Impôt sur le revenu, soyez vigilant : le prélèvement à la source ne simplifie pas toujours les choses
Impôt sur le revenu, soyez vigilant : le prélèvement à la source ne simplifie pas toujours les choses
LE MONDE ARGENT
Dans « Les intox fiscales », le cercle des fiscalistes fait l’inventaire des fausses vérités qui sont souvent mises en avant lorsqu’on parle d’impôt. L’idée que le prélèvement à la source simplifie la vie de tous les contribuables en est une.
Le passage à la retenue à la source ne va aucunement vous dispenser de s’intéresser à votre déclaration de revenus. / Pascal BROZE/Onoky / GraphicObsession
En 2019, 70 % des foyers fiscaux ont déclaré leurs revenus en ligne, soit 25 millions de foyers. Soit 2 millions de foyers de plus que l’année dernière. On est encore loin du tout numérique malgré la généralisation de la déclaration en ligne à l’ensemble des contribuables (l’année dernière cette obligation ne concernait que ceux dont les revenus étaient supérieurs à 15 000 euros).
Dès l’année prochaine, « près d’une douzaine de millions de contribuables – ceux qui n’ont rien à modifier à leur déclaration préremplie – n’auront plus rien à faire » a confirmé Gérald Darmanin le Ministre de l’action et des comptes publics.
Même si le prélèvement à la source de l’impôt sur le revenu permet aux contribuables de s’acquitter quasiment en temps réel de l’impôt sur leurs revenus courants, il ne les libère pas de toute formalité. Au contraire. Il s’agit d’une idée reçue – parmi d’autres – que dénonce le Cercle des fiscalistes dans un ouvrage publié aux Editions Francis Lefebvre « Les intox fiscales ». « Le passage à la retenue à la source ne va aucunement restreindre l’étendue des obligations déclaratives des contribuables », explique Jean-Yves Mercier, coauteur de l’ouvrage.

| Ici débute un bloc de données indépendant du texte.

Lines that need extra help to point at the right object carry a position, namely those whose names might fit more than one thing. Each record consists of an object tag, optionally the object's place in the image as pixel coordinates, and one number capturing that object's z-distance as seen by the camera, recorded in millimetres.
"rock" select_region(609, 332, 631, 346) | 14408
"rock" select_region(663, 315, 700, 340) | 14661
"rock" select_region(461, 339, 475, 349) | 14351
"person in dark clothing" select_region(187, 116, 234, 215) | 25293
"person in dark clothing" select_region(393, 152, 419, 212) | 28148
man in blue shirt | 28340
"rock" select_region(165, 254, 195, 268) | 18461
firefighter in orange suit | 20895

En effet, même pour ceux qui n’ont que des revenus préremplis déclarés par des tiers (employeurs, caisse de retraite…), le dépôt d’une déclaration restera toujours indispensable pour leur permettre de déclarer les charges qu’ils peuvent déduire de leurs revenus (pensions alimentaires, frais professionnels, cotisations versées sur un produit d’épargne retraite…) ou pour profiter des crédits et réductions d’impôt auxquels ils ont le droit : frais de garde des jeunes enfants, frais de scolarisation des collégiens, lycéens et étudiants, dons aux œuvres…

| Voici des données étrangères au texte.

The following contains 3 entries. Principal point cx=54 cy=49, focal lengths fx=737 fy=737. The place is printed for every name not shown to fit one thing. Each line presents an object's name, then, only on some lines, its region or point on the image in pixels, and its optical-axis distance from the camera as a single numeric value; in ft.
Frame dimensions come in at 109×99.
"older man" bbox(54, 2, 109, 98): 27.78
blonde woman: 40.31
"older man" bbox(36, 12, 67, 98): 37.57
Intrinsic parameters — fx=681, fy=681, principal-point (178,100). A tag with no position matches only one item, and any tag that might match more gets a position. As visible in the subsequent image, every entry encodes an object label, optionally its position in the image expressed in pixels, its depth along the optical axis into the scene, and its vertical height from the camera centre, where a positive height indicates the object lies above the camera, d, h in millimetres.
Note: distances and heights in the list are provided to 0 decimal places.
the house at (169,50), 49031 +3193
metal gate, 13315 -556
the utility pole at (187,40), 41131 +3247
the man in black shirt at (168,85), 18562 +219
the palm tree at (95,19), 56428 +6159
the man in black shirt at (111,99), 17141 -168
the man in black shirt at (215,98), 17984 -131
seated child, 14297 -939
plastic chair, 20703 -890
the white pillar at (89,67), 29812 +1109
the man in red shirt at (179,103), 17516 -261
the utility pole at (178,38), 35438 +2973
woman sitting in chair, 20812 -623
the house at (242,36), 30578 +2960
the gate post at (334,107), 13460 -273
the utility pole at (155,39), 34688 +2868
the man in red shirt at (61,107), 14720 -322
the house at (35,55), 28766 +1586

Pire, la mise en place du prélèvement à la source pourrait contraindre les contribuables à gérer leur impôt – ce qu’ils ne faisaient pas jusqu’à présent – s’ils ne veulent pas se retrouver avec des prélèvements trop élevés en cas de baisse significative de leurs revenus. Certes avec le prélèvement à la source, les retenues mensuelles sont censées s’adapter automatiquement aux variations de salaires, de pensions de retraite, d’allocations-chômage… Mais en cas de baisse significative – départ en retraite, chômage...- cette diminution ne sera sans doute pas suffisante du fait de la progressivité du barème de l’impôt. Car le taux appliqué restera le même au moins jusqu’en août de l’année suivante. Dans le meilleur des cas, il ne sera réactualisé que 9 mois après la baisse de revenus et dans le pire des cas, cette régularisation n’interviendra que 21 mois plus tard (baisse survenant en début d’année).
Par exemple, pour une personne partant en retraite en juillet 2019, ce n’est qu’à partir de septembre 2020, après le dépôt de la déclaration de revenus de 2019, que le taux du prélèvement pourra tenir compte, mais en partie seulement de la baisse de revenus, dans la mesure où la personne a continué à percevoir son salaire pendant 6 mois. Au final, ce n’est qu’à partir de septembre 2021 que son taux correspondra vraiment à sa nouvelle situation…
Pour éviter cela, il est possible de demander à moduler son taux à la baisse pour tenir compte de la chute de ses revenus. Mais attention, si le contribuable se trompe, il s’expose à une majoration si les prélèvements sont inférieurs de plus de 10 % à ce qu’ils auraient dû être. Or c’est là que le bât blesse. Car le contribuable doit faire face à de nombreuses incertitudes : celle liée à l’évolution de ses revenus professionnels, celle portant sur l’évolution de ses autres revenus (revenus fonciers par exemple) et « l’incertitude attachée aux niveaux des revenus de son conjoint. Or, et c’est là, le piège, l’insuffisance s’apprécie en considération du taux effectif imposition des revenus pris dans leur ensemble », explique Jean-Yves Mercier.